▶ **Recorded data**:
• • • • •

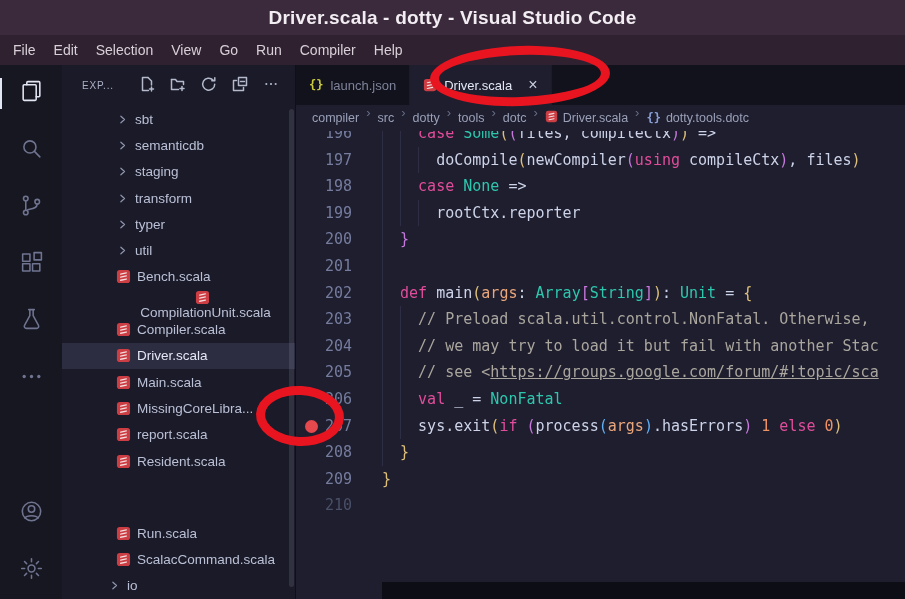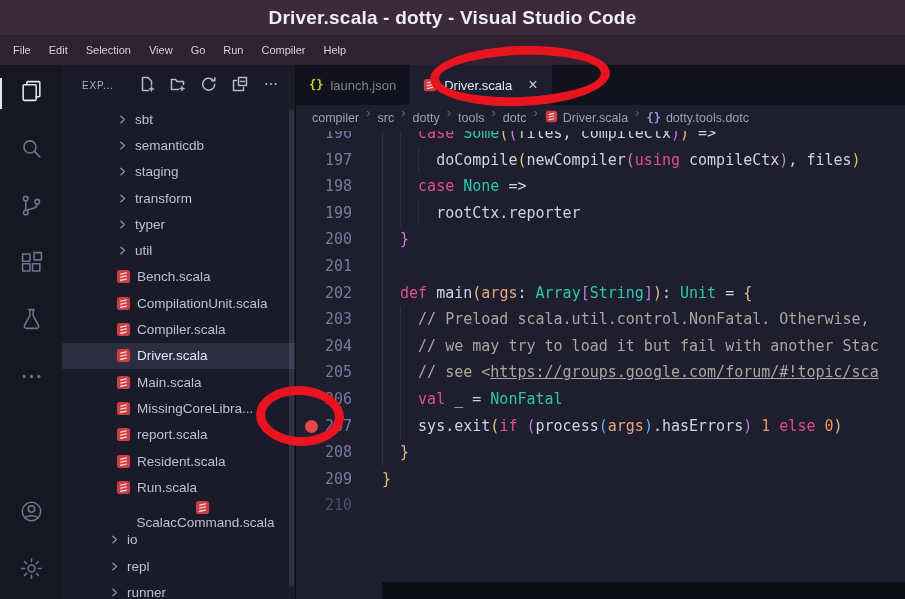--- a/index.html
+++ b/index.html
@@ -12,21 +12,21 @@
   }
   *{box-sizing:border-box}
   html,body{margin:0;padding:0}
   body{width:905px;height:599px;overflow:hidden;position:relative;background:var(--bg-editor);
        font-family:"Liberation Sans",sans-serif;-webkit-font-smoothing:antialiased}
 
   .titlebar{height:35px;background:var(--bg-title);display:flex;align-items:center;justify-content:center}
   .titlebar span{color:#f2edf2;font-size:19px;font-weight:700;letter-spacing:.2px}
 
   .menubar{height:30px;background:var(--bg-menu);display:flex;align-items:center;padding-left:4px}
-  .menu-item{padding:0 9px;font-size:11px;color:#d8d0d8;line-height:30px;cursor:default}
+  .menu-item{padding:0 9px;font-size:14px;color:#d8d0d8;line-height:30px;cursor:default}
 
   .main{display:flex;height:534px}
 
   .activitybar{width:62px;background:var(--bg-activity);display:flex;flex-direction:column;flex:none}
   .act-item{height:57px;display:flex;align-items:center;justify-content:center;color:#6f7490;position:relative}
   .act-item.active{color:#e2e5f3}
   .act-item.active::before{content:"";position:absolute;left:0;top:13px;bottom:13px;width:2px;background:#e2e5f3}
   .act-item svg{width:25px;height:25px}
   .act-bottom{margin-top:auto}
 
@@ -242,21 +242,21 @@
         </div>
         <div class="tree-row" style="padding-left: 54px;">
           <span class="icon i-scala-icon">
             <svg viewBox="0 0 16 16">
               <rect x="1" y="1" width="14" height="14" rx="3" fill="var(--c-scala)"></rect>
               <path d="M5 5.4l6-1.3M5 8.7l6-1.3M5 12l6-1.3" stroke="#f3dcdc" stroke-width="1.4" fill="none" stroke-linecap="round"></path>
             </svg>
           </span>
           <span>Bench.scala</span>
         </div>
-        <div class="tree-row" style="padding-left: 54px;">
+        <div class="tree-row" style="padding-left: 54px; flex-direction: column;">
           <span class="icon i-scala-icon">
             <svg viewBox="0 0 16 16">
               <rect x="1" y="1" width="14" height="14" rx="3" fill="var(--c-scala)"></rect>
               <path d="M5 5.4l6-1.3M5 8.7l6-1.3M5 12l6-1.3" stroke="#f3dcdc" stroke-width="1.4" fill="none" stroke-linecap="round"></path>
             </svg>
           </span>
           <span>CompilationUnit.scala</span>
         </div>
         <div class="tree-row" style="padding-left: 54px;">
           <span class="icon i-scala-icon">
@@ -305,30 +305,30 @@
         </div>
         <div class="tree-row" style="padding-left: 54px;">
           <span class="icon i-scala-icon">
             <svg viewBox="0 0 16 16">
               <rect x="1" y="1" width="14" height="14" rx="3" fill="var(--c-scala)"></rect>
               <path d="M5 5.4l6-1.3M5 8.7l6-1.3M5 12l6-1.3" stroke="#f3dcdc" stroke-width="1.4" fill="none" stroke-linecap="round"></path>
             </svg>
           </span>
           <span>Resident.scala</span>
         </div>
-        <div class="tree-row" style="padding-left: 54px;">
+        <div class="tree-row" style="padding-left: 54px; margin-top: 46px;">
           <span class="icon i-scala-icon">
             <svg viewBox="0 0 16 16">
               <rect x="1" y="1" width="14" height="14" rx="3" fill="var(--c-scala)"></rect>
               <path d="M5 5.4l6-1.3M5 8.7l6-1.3M5 12l6-1.3" stroke="#f3dcdc" stroke-width="1.4" fill="none" stroke-linecap="round"></path>
             </svg>
           </span>
           <span>Run.scala</span>
         </div>
-        <div class="tree-row" style="padding-left: 54px; flex-direction: column;">
+        <div class="tree-row" style="padding-left: 54px;">
           <span class="icon i-scala-icon">
             <svg viewBox="0 0 16 16">
               <rect x="1" y="1" width="14" height="14" rx="3" fill="var(--c-scala)"></rect>
               <path d="M5 5.4l6-1.3M5 8.7l6-1.3M5 12l6-1.3" stroke="#f3dcdc" stroke-width="1.4" fill="none" stroke-linecap="round"></path>
             </svg>
           </span>
           <span>ScalacCommand.scala</span>
         </div>
         <div class="tree-row" style="padding-left: 46px;">
           <span class="icon i-chevron-right-icon">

• • • • •

▶ **Assignment**: Could you output all of the records exactly, without their pictures?

▶ **Your response**:
--- a/index.html
+++ b/index.html
@@ -12,21 +12,21 @@
   }
   *{box-sizing:border-box}
   html,body{margin:0;padding:0}
   body{width:905px;height:599px;overflow:hidden;position:relative;background:var(--bg-editor);
        font-family:"Liberation Sans",sans-serif;-webkit-font-smoothing:antialiased}
 
   .titlebar{height:35px;background:var(--bg-title);display:flex;align-items:center;justify-content:center}
   .titlebar span{color:#f2edf2;font-size:19px;font-weight:700;letter-spacing:.2px}
 
   .menubar{height:30px;background:var(--bg-menu);display:flex;align-items:center;padding-left:4px}
-  .menu-item{padding:0 9px;font-size:11px;color:#d8d0d8;line-height:30px;cursor:default}
+  .menu-item{padding:0 9px;font-size:14px;color:#d8d0d8;line-height:30px;cursor:default}
 
   .main{display:flex;height:534px}
 
   .activitybar{width:62px;background:var(--bg-activity);display:flex;flex-direction:column;flex:none}
   .act-item{height:57px;display:flex;align-items:center;justify-content:center;color:#6f7490;position:relative}
   .act-item.active{color:#e2e5f3}
   .act-item.active::before{content:"";position:absolute;left:0;top:13px;bottom:13px;width:2px;background:#e2e5f3}
   .act-item svg{width:25px;height:25px}
   .act-bottom{margin-top:auto}
 
@@ -242,21 +242,21 @@
         </div>
         <div class="tree-row" style="padding-left: 54px;">
           <span class="icon i-scala-icon">
             <svg viewBox="0 0 16 16">
               <rect x="1" y="1" width="14" height="14" rx="3" fill="var(--c-scala)"></rect>
               <path d="M5 5.4l6-1.3M5 8.7l6-1.3M5 12l6-1.3" stroke="#f3dcdc" stroke-width="1.4" fill="none" stroke-linecap="round"></path>
             </svg>
           </span>
           <span>Bench.scala</span>
         </div>
-        <div class="tree-row" style="padding-left: 54px;">
+        <div class="tree-row" style="padding-left: 54px; flex-direction: column;">
           <span class="icon i-scala-icon">
             <svg viewBox="0 0 16 16">
               <rect x="1" y="1" width="14" height="14" rx="3" fill="var(--c-scala)"></rect>
               <path d="M5 5.4l6-1.3M5 8.7l6-1.3M5 12l6-1.3" stroke="#f3dcdc" stroke-width="1.4" fill="none" stroke-linecap="round"></path>
             </svg>
           </span>
           <span>CompilationUnit.scala</span>
         </div>
         <div class="tree-row" style="padding-left: 54px;">
           <span class="icon i-scala-icon">
@@ -305,30 +305,30 @@
         </div>
         <div class="tree-row" style="padding-left: 54px;">
           <span class="icon i-scala-icon">
             <svg viewBox="0 0 16 16">
               <rect x="1" y="1" width="14" height="14" rx="3" fill="var(--c-scala)"></rect>
               <path d="M5 5.4l6-1.3M5 8.7l6-1.3M5 12l6-1.3" stroke="#f3dcdc" stroke-width="1.4" fill="none" stroke-linecap="round"></path>
             </svg>
           </span>
           <span>Resident.scala</span>
         </div>
-        <div class="tree-row" style="padding-left: 54px;">
+        <div class="tree-row" style="padding-left: 54px; margin-top: 46px;">
           <span class="icon i-scala-icon">
             <svg viewBox="0 0 16 16">
               <rect x="1" y="1" width="14" height="14" rx="3" fill="var(--c-scala)"></rect>
               <path d="M5 5.4l6-1.3M5 8.7l6-1.3M5 12l6-1.3" stroke="#f3dcdc" stroke-width="1.4" fill="none" stroke-linecap="round"></path>
             </svg>
           </span>
           <span>Run.scala</span>
         </div>
-        <div class="tree-row" style="padding-left: 54px; flex-direction: column;">
+        <div class="tree-row" style="padding-left: 54px;">
           <span class="icon i-scala-icon">
             <svg viewBox="0 0 16 16">
               <rect x="1" y="1" width="14" height="14" rx="3" fill="var(--c-scala)"></rect>
               <path d="M5 5.4l6-1.3M5 8.7l6-1.3M5 12l6-1.3" stroke="#f3dcdc" stroke-width="1.4" fill="none" stroke-linecap="round"></path>
             </svg>
           </span>
           <span>ScalacCommand.scala</span>
         </div>
         <div class="tree-row" style="padding-left: 46px;">
           <span class="icon i-chevron-right-icon">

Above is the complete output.